In some ways, Jefferies is behaving the way that Goldman Sachs once did in the days before it abandoned its status as an investment bank. Now the question is whether the Leucadia transaction will give Jefferies the kind of capital it needs to embark on the final stage of that transformation from a second-tier trading firm into the latest generation of white-shoe investment bank.

Analysts calculate that Jefferies will have access to additional $5 billion in cash and short-term securities that could be used to fuel its expansion, which has slowed lately as Jefferies, like other banks, has had to confront the wobbly underwriting and deal-making environment and weak trading volumes that have characterized 2012 and weighed on banking profits.

The biggest question isn’t capital, however, but – as Moody’s pointed out – one of culture. Jefferies’ expansion strategy has been highly opportunistic, resulting in a group of assets and individual banking and trading teams that may now find themselves doing business under the same umbrella, but that haven’t been nurtured within a single banking “culture” and that may have little sense of loyalty to Jefferies as an institution.

That has long been one of Goldman Sachs’s key assets, even though it has come under siege in the post-IPO period and been criticized even by insiders like disgruntled banker Greg Smith as being honored more in word than by deed. The other big winner in the post-crisis period, JPMorgan Chase, also has benefitted from an unusually cohesive group of key employees and – despite the “London Whale” snafu – an intense focus on risk management.

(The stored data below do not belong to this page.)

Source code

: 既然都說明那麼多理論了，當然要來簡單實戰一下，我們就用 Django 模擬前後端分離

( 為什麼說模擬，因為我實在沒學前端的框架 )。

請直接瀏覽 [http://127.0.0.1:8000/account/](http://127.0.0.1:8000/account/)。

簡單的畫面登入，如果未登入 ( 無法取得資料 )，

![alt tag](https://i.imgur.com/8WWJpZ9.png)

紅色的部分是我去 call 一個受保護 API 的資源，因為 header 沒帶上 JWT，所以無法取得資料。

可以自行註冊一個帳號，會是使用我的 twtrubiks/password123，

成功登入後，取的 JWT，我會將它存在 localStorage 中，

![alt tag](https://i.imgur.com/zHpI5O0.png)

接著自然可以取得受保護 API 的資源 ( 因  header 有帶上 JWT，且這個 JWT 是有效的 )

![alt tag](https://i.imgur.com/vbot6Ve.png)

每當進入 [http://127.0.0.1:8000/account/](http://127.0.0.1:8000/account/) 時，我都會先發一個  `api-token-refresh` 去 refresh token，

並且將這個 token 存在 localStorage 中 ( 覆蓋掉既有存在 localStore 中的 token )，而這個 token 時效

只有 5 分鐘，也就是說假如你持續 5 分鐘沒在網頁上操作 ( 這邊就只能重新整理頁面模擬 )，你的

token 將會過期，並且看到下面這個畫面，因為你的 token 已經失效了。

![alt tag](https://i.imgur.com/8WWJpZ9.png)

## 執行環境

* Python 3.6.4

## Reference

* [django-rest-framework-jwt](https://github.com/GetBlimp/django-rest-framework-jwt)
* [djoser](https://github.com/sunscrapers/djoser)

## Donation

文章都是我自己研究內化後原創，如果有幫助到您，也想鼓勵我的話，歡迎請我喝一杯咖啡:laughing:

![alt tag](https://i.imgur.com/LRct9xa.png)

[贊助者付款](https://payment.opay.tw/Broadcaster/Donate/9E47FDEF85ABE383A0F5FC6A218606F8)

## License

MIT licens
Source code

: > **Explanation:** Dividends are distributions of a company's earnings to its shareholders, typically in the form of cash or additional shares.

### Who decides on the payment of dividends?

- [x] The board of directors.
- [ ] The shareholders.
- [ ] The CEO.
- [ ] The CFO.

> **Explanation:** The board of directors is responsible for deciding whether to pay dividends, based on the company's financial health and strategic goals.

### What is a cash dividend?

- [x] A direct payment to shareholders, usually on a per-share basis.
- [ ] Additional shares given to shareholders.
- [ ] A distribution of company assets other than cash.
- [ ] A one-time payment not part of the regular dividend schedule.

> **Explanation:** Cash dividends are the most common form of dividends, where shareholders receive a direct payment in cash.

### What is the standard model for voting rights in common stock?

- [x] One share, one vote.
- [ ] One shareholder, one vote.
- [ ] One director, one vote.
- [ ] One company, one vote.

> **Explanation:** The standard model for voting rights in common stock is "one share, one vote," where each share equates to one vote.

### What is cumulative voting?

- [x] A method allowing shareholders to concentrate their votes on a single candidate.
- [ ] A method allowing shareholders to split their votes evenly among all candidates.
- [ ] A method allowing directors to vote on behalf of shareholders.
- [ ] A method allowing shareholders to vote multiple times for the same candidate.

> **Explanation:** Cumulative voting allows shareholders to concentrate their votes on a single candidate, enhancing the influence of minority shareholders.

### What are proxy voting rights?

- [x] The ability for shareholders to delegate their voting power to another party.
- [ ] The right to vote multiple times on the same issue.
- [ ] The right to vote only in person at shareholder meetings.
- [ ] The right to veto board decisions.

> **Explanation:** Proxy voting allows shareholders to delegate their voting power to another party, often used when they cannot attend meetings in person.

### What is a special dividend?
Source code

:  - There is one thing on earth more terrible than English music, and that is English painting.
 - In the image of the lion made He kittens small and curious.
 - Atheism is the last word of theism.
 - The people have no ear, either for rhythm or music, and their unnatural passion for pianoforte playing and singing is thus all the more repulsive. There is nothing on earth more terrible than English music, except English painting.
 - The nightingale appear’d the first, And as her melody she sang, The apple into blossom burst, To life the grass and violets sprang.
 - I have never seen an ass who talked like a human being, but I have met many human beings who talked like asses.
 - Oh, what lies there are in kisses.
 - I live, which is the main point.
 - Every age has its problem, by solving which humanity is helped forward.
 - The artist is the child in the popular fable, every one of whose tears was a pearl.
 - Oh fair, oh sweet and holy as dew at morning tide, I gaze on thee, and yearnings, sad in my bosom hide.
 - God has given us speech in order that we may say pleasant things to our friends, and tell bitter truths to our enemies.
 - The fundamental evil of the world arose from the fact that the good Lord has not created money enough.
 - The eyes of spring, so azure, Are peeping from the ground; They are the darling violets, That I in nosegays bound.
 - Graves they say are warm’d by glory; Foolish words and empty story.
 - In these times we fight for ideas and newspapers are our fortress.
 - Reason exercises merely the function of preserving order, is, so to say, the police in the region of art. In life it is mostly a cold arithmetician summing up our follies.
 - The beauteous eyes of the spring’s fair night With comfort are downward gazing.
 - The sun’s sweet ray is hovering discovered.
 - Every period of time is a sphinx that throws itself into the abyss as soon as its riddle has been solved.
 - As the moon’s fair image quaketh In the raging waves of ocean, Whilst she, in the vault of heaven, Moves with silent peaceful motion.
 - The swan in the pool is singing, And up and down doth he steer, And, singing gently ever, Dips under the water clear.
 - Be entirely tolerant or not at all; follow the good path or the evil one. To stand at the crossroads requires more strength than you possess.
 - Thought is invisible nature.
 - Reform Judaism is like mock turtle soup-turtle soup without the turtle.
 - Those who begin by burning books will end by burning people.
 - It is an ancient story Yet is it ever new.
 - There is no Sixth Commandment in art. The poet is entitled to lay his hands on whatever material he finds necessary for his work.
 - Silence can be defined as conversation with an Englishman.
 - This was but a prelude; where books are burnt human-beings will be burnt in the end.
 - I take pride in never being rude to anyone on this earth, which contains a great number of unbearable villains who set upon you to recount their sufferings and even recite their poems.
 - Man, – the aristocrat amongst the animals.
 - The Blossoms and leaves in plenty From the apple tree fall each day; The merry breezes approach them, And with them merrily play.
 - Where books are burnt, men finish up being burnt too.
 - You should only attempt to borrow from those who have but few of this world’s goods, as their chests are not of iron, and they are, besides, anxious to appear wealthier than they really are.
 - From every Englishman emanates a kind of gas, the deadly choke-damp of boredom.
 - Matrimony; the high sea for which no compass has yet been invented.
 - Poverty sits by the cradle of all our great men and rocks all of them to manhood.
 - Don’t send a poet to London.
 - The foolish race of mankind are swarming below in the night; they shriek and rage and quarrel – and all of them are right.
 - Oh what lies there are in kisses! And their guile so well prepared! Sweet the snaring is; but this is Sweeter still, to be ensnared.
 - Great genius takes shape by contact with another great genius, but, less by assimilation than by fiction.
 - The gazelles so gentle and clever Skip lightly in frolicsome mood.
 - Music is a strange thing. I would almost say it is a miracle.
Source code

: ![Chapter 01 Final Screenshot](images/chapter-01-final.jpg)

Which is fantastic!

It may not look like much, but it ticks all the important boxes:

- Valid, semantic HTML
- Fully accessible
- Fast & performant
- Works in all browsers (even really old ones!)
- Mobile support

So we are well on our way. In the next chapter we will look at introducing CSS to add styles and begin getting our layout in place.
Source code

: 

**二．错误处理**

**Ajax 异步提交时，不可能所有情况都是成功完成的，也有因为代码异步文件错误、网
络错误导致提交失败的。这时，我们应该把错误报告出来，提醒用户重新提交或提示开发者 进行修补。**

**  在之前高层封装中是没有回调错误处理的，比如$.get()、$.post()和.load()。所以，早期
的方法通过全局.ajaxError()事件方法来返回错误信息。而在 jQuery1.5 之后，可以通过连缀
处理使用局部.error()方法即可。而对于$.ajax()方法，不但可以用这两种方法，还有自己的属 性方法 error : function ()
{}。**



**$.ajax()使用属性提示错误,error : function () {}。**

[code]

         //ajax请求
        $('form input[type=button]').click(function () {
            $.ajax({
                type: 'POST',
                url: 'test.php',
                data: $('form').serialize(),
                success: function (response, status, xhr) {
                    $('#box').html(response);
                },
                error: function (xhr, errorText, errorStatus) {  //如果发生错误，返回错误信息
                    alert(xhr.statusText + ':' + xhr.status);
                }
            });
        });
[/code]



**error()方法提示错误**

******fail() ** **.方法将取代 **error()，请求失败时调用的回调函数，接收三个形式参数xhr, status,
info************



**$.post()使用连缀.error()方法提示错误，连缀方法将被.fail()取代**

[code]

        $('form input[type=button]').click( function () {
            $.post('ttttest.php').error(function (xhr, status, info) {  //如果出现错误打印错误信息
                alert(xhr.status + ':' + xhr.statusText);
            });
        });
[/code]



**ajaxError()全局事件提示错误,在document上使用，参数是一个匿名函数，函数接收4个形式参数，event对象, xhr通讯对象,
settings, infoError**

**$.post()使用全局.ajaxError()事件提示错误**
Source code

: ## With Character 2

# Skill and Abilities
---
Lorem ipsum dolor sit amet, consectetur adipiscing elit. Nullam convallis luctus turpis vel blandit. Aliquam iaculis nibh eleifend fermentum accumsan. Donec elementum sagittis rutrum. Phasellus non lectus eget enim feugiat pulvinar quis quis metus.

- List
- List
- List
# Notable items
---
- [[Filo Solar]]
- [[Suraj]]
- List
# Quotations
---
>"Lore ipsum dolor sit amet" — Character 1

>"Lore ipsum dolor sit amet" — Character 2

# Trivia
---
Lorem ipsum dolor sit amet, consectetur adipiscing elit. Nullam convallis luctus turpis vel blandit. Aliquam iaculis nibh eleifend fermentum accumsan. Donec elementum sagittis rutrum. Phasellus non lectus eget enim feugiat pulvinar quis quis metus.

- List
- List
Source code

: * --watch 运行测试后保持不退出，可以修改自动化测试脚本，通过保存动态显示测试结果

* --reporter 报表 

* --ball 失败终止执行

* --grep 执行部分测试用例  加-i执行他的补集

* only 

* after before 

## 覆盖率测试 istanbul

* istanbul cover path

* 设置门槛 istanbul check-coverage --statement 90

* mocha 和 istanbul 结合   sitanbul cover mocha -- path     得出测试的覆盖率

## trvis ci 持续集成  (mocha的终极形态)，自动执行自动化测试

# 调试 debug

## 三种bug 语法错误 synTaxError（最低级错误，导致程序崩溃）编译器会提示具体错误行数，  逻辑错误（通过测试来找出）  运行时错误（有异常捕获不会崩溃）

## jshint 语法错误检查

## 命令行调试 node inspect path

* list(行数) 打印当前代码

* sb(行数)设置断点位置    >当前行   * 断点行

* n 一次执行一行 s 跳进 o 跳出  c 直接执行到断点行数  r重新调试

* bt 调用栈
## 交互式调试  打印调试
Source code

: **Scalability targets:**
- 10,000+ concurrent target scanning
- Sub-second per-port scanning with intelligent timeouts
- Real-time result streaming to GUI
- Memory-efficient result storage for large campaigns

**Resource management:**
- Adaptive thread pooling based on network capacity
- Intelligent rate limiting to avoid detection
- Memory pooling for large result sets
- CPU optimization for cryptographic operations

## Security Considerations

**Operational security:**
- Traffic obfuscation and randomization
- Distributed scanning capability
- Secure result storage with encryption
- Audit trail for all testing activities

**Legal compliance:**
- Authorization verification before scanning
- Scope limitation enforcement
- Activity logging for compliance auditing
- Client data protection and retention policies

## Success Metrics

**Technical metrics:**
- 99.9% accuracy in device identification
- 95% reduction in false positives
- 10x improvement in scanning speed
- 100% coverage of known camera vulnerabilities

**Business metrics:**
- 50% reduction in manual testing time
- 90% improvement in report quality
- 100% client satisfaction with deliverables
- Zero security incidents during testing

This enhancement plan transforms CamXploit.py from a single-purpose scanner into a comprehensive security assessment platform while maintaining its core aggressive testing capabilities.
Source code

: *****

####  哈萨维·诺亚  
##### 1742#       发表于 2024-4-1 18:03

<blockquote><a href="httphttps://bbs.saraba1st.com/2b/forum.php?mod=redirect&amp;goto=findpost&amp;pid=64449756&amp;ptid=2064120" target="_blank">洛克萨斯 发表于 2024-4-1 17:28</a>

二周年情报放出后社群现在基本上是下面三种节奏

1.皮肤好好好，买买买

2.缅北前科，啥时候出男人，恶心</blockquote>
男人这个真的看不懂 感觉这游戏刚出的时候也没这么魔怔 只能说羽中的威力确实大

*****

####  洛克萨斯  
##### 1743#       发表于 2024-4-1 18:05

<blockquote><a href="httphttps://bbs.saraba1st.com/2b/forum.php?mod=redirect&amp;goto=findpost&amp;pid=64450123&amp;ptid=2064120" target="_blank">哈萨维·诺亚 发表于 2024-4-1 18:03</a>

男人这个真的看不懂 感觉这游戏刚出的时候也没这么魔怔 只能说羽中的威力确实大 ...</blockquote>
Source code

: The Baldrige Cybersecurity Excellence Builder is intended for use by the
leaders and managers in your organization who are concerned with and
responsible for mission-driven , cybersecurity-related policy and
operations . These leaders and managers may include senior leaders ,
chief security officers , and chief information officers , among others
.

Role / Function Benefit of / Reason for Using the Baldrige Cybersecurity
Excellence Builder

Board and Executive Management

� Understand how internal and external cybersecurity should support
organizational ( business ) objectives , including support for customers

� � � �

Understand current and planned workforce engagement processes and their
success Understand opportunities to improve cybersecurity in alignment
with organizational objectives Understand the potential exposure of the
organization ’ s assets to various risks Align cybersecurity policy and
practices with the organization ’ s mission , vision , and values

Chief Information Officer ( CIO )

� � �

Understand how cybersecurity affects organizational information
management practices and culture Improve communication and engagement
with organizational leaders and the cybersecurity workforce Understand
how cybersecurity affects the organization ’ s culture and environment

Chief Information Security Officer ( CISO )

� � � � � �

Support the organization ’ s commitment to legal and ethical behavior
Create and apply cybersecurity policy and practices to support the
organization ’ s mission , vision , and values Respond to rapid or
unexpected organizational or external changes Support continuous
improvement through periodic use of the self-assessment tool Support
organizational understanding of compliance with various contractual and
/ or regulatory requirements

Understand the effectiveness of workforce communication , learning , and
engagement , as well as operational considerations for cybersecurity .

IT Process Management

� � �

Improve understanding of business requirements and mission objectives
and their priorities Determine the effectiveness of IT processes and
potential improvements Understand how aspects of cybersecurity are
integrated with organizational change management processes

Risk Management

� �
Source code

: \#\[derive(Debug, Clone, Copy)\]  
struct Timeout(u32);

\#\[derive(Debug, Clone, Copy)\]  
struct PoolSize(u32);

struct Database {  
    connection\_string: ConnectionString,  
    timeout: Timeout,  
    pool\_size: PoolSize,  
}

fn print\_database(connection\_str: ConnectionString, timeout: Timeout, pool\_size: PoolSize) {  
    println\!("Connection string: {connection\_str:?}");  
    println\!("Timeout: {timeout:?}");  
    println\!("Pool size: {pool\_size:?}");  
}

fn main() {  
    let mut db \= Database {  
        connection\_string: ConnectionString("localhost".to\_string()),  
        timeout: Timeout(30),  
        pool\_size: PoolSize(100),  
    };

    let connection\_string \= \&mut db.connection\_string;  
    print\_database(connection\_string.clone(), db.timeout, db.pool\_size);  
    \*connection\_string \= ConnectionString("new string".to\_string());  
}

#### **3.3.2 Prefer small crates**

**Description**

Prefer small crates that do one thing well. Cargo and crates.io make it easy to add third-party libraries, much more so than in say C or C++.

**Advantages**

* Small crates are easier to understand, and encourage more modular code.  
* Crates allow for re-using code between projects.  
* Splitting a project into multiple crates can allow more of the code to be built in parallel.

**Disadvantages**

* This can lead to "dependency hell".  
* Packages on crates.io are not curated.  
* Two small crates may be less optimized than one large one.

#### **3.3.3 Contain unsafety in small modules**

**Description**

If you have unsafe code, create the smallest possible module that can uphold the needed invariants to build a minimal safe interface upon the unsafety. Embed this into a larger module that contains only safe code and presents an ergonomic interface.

There is room for Jefferies to move into the big leagues, particularly if the growing calls for a breakup of the big banks by influential voices like former FDIC head Sheila Bair result in some movement on than front. Having access to a larger and more stable source of capital will undoubtedly help it achieve that objective, but in order to accomplish that feat, Jefferies also will require a cultural transformation.

The difficulty of predicting whether that is possible or likely means that it’s difficult today to do more than guess whether the Leucadia merger means that Jefferies will emerge as simply a larger version of its current self, or as a transformed entity that potential clients view as akin to the Goldman Sachs, Morgan Stanley, Merrill Lynch or Lehman Brothers of the pre-crisis era.